Wednesday, June 29, 2011

Chequeo cruzaoooo...

El vuelo iba para Lima. Pasaba por Quito. Era un vuelo en el cuál el destino final de cada uno podía ser muy diferente. En cada parada cada uno podía conectarse al lugar que fuera. Sin embargo al lado izquierdo de él iba uno de los primos de Leonel. No podía tener más pinta de colombiano, aunque en Salvador prefería hacerse pasar por español. Era la manera más sencilla que había encontrado para evitarse muchas veces el mismo comentario. La conversación inicio desprevenidamente y de repente, como todas las conversaciones en ese tipo de circunstancias. El primo de Leonel le comenzó a hablar. Le contó varias anécdotas y le hizo el viaje más ameno, más colombiano hijueputa, como si fueran en un Bolivariano. Le advirtió que no iba a entender ni mierda, que si había estudiado portugués prácticamente había perdido la platica.
Cuando llegaron a Lima ya eran parceros de viaje. Pero la desconfianza normal de quién era ese y para que iba a Salvador siempre estaban en su mente.
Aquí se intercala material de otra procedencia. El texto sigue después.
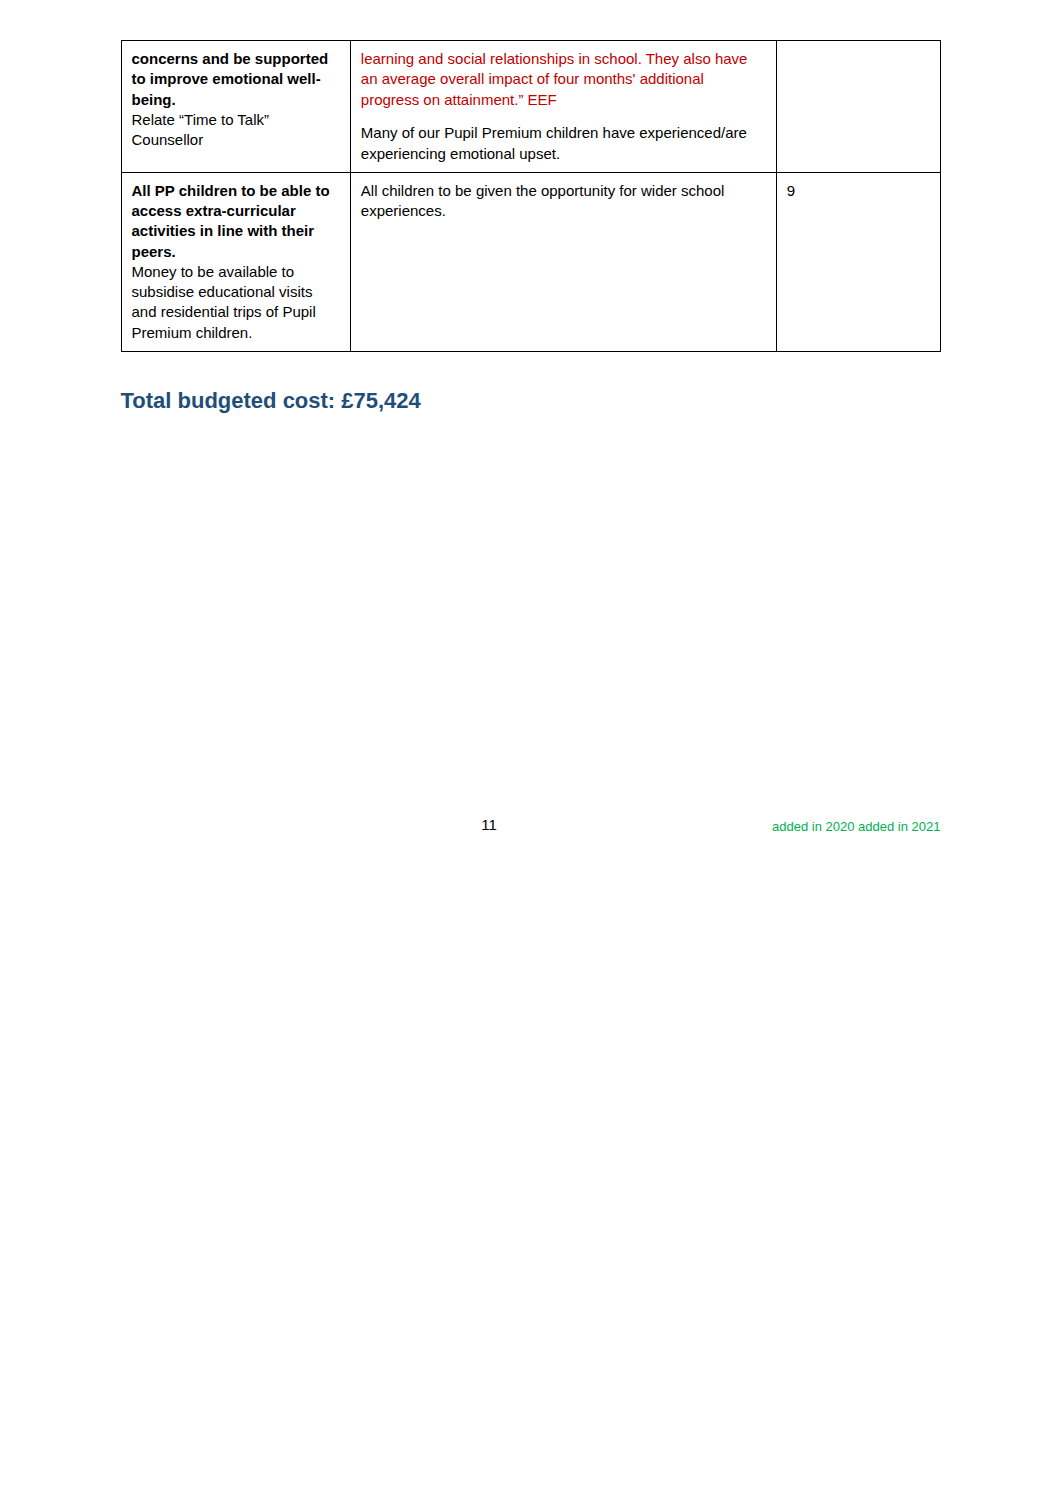| concerns and be supported to improve emotional well-being. Relate “Time to Talk” Counsellor | learning and social relationships in school. They also have an average overall impact of four months' additional progress on attainment.” EEF Many of our Pupil Premium children have experienced/are experiencing emotional upset. | |
| All PP children to be able to access extra-curricular activities in line with their peers. Money to be available to subsidise educational visits and residential trips of Pupil Premium children. | All children to be given the opportunity for wider school experiences. | 9 |
Total budgeted cost: £75,424
11
added in 2020 added in 2021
Al menos ya sabía que el primo de Leonel le iba a ayudar con los datos de inmigración; teléfono y dirección, pues era información que él no tenía. Que sabía que necesitaba desde antes de salir pero para él eso ya era responsabilidad del universo, del ángel de la guardia o hasta de la policía federal si no lo querían dejar pasar por no saber para donde iba. Lo más urgente estaba resuelto. Ya sabía también que en el peor de los casos, que era posible, porque el mundo de las posibilidades todo es posible, que nadie lo fuera a buscar al aeropuerto tenía a quien pedirle posada. Eso lo tranquilizaba. Que se la fueran a dar era otra cosa pero en eso no pensaba.
Después de esperar un rato en Lima tomaron el vuelo a Sao Paulo. Ya no iban más juntos. El avión estaba repleto de Made in China. Volaron la noche y llegaron de madrugada. Entró sin problemas al país y vio por última vez al primo de Leonel que se perdió en el Guarulhos. 

Tuesday, June 14, 2011

Una semana después

Hace 8 días a esta hora estaba en CLO. Ya se había chequiado. 
Ya todo era una realidad: Rich se iba!
Lo más particular era que lo único que él sabía era que se iba. Ahhh... y que volvía a los 2 meses. En verdad no tenía ningún otro dato, sabía lo que todos sabían de Salvador. Lo que todos leen en wikipedia. Primera capital que tuvo Brasil, playa, lluvia en Mayo, tal vez en Junio también, como está el clima de loco en el mundo tal vez en julio también,  más de 2 millones de personas, la mayoría negros... para él era una Cali más grande, con mar, playa y acarajé! 
De resto él no sabía nada, o si sabía algo era muy poco. No sabía donde se iba a quedar, donde iba a llegar. Le habían dicho que lo iban a esperar en el aeropuerto, pero no sabía si era verdad, mentira o chisme, no sabía quién lo iba a esperar. Tampoco tenía un plan b. El confiaba en el flujo natural (el natural flow) de las cosas. En el universo, en la luna que hoy ya está llena, en las personas que le habían dicho que todo iba a estar bien y en el mismo... ahh y obviamente en la tarjeta de crédito por si acaso la necesitaba que no fuera a estar bloqueada.
De repente llegó la hora en la que tenía que pasar los controles de seguridad y de migración para luego tomar el avión. Ahí fue cuando tuvo que hacer la primera fila del viaje. La fila parecía no acabarse porque había 2 aviones saliendo casi a la misma hora. En otras palabras había mucho tráfico aéreo, el muelle internacional estaba al borde del colapso!
A Rich ya sólo le quedaba ubicarse en su puesto y esperar que comenzara el viaje.